(Entries taken from a collection)
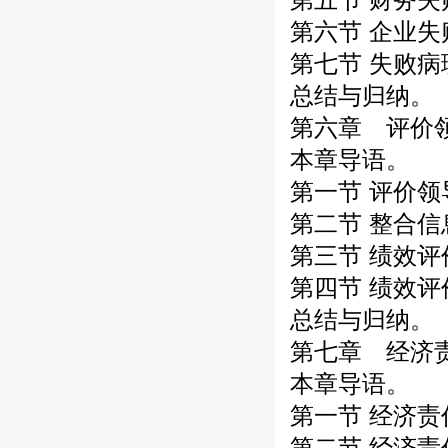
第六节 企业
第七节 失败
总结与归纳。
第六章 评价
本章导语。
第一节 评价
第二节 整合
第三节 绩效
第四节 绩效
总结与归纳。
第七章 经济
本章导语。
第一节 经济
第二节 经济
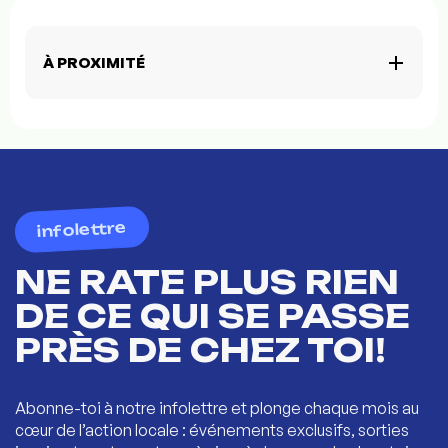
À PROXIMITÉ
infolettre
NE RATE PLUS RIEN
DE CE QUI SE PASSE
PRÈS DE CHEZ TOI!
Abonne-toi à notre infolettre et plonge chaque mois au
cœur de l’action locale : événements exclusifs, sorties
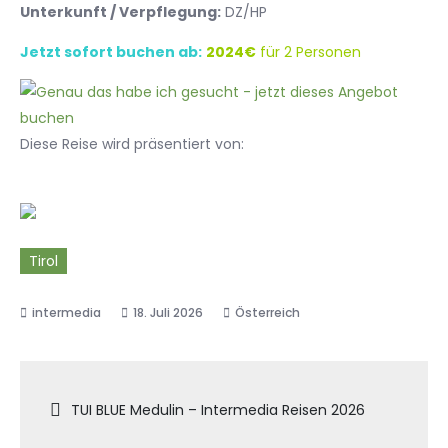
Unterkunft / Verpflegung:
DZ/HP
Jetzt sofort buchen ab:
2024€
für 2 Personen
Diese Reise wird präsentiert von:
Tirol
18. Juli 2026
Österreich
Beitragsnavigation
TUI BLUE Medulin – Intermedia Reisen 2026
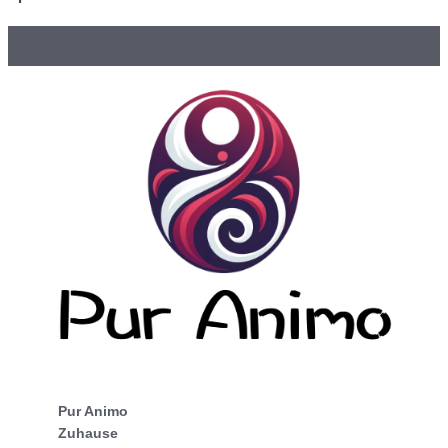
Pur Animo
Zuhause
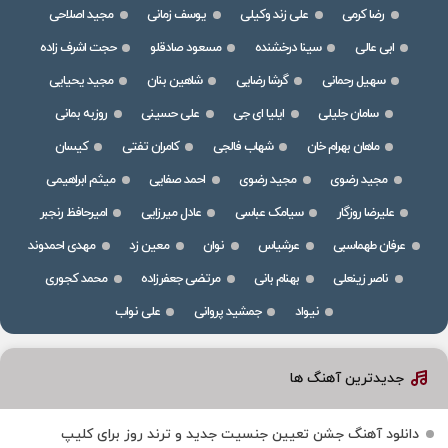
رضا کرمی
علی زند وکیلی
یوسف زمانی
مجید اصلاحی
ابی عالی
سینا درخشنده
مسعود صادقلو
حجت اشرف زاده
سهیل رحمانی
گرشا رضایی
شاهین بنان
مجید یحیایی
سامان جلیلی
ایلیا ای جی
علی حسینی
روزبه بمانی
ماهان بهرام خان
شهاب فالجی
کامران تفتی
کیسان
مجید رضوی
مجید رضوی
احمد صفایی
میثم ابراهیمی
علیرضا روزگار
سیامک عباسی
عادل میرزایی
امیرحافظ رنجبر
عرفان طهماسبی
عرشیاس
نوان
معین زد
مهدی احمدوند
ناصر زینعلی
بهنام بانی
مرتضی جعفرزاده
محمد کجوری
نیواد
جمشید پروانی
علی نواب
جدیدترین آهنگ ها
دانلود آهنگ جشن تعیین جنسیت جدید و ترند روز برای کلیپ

...

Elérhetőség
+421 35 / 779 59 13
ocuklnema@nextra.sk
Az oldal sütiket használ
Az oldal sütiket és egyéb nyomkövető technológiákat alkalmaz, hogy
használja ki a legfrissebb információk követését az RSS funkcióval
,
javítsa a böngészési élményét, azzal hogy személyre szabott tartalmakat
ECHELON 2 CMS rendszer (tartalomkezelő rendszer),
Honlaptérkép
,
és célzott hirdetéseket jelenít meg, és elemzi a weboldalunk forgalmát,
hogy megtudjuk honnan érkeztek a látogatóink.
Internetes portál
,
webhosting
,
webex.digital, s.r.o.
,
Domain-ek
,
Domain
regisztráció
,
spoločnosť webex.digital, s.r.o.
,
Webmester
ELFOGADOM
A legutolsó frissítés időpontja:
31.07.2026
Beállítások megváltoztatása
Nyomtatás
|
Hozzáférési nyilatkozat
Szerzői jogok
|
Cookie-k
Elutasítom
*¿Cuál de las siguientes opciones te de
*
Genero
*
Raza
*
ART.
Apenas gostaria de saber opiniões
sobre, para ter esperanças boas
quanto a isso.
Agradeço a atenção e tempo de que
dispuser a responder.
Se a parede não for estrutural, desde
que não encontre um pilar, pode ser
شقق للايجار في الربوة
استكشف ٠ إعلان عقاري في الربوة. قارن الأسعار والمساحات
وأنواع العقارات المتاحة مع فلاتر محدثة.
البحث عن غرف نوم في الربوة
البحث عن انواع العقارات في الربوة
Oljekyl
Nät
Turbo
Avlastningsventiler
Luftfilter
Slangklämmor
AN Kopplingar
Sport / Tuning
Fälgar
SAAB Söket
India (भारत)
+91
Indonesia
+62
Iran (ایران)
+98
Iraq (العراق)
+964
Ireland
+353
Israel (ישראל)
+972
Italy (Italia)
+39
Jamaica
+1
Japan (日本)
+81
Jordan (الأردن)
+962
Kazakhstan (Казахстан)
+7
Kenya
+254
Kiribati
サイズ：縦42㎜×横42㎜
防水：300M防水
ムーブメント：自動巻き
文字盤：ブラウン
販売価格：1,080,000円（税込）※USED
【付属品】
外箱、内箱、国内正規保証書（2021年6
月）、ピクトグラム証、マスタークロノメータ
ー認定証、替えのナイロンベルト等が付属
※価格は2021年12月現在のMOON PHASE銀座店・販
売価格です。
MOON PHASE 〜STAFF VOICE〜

---

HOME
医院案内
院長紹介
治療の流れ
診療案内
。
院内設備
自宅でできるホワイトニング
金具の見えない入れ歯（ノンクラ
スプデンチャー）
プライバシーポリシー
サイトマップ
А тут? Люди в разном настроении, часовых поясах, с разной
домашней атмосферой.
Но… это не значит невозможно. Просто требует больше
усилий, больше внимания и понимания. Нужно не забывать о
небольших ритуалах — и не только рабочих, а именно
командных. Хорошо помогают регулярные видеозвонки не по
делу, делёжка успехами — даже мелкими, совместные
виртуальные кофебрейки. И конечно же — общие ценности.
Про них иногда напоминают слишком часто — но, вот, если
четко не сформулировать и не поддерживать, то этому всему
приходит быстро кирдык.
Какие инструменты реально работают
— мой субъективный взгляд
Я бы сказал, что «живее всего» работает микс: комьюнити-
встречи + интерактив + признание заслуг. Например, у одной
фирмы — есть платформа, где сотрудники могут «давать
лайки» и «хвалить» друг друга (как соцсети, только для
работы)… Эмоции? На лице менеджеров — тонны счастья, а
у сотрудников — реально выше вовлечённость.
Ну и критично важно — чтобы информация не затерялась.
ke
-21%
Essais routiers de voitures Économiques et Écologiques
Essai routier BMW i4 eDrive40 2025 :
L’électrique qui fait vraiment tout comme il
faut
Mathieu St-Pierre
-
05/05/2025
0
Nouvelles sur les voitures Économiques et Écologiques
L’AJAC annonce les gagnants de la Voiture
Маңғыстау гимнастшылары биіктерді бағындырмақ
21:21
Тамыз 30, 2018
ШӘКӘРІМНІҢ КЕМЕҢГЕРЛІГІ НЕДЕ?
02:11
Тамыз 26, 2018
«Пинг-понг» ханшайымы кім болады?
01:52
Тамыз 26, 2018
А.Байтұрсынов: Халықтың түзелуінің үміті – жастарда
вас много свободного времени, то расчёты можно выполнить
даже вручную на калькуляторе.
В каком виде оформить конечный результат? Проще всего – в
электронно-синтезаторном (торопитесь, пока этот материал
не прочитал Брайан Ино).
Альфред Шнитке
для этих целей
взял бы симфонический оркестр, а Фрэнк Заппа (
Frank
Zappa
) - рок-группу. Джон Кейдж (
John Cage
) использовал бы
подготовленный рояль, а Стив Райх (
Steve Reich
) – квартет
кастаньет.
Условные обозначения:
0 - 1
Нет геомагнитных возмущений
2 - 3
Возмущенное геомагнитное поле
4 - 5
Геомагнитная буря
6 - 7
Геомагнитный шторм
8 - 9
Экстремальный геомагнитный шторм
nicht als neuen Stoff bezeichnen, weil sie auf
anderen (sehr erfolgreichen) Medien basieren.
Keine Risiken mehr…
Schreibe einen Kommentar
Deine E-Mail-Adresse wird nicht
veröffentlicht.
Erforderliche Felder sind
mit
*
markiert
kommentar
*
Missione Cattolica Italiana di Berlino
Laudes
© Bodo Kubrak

#### TASK BRIEF
What are the lines, exactly as written above, from the line with "علی زند وکیلی" to the line with "جدیدترین آهنگ ها", both included? Output only those.

#### TASK ANSWER
علی زند وکیلی
یوسف زمانی
مجید اصلاحی
ابی عالی
سینا درخشنده
مسعود صادقلو
حجت اشرف زاده
سهیل رحمانی
گرشا رضایی
شاهین بنان
مجید یحیایی
سامان جلیلی
ایلیا ای جی
علی حسینی
روزبه بمانی
ماهان بهرام خان
شهاب فالجی
کامران تفتی
کیسان
مجید رضوی
مجید رضوی
احمد صفایی
میثم ابراهیمی
علیرضا روزگار
سیامک عباسی
عادل میرزایی
امیرحافظ رنجبر
عرفان طهماسبی
عرشیاس
نوان
معین زد
مهدی احمدوند
ناصر زینعلی
بهنام بانی
مرتضی جعفرزاده
محمد کجوری
نیواد
جمشید پروانی
علی نواب
جدیدترین آهنگ ها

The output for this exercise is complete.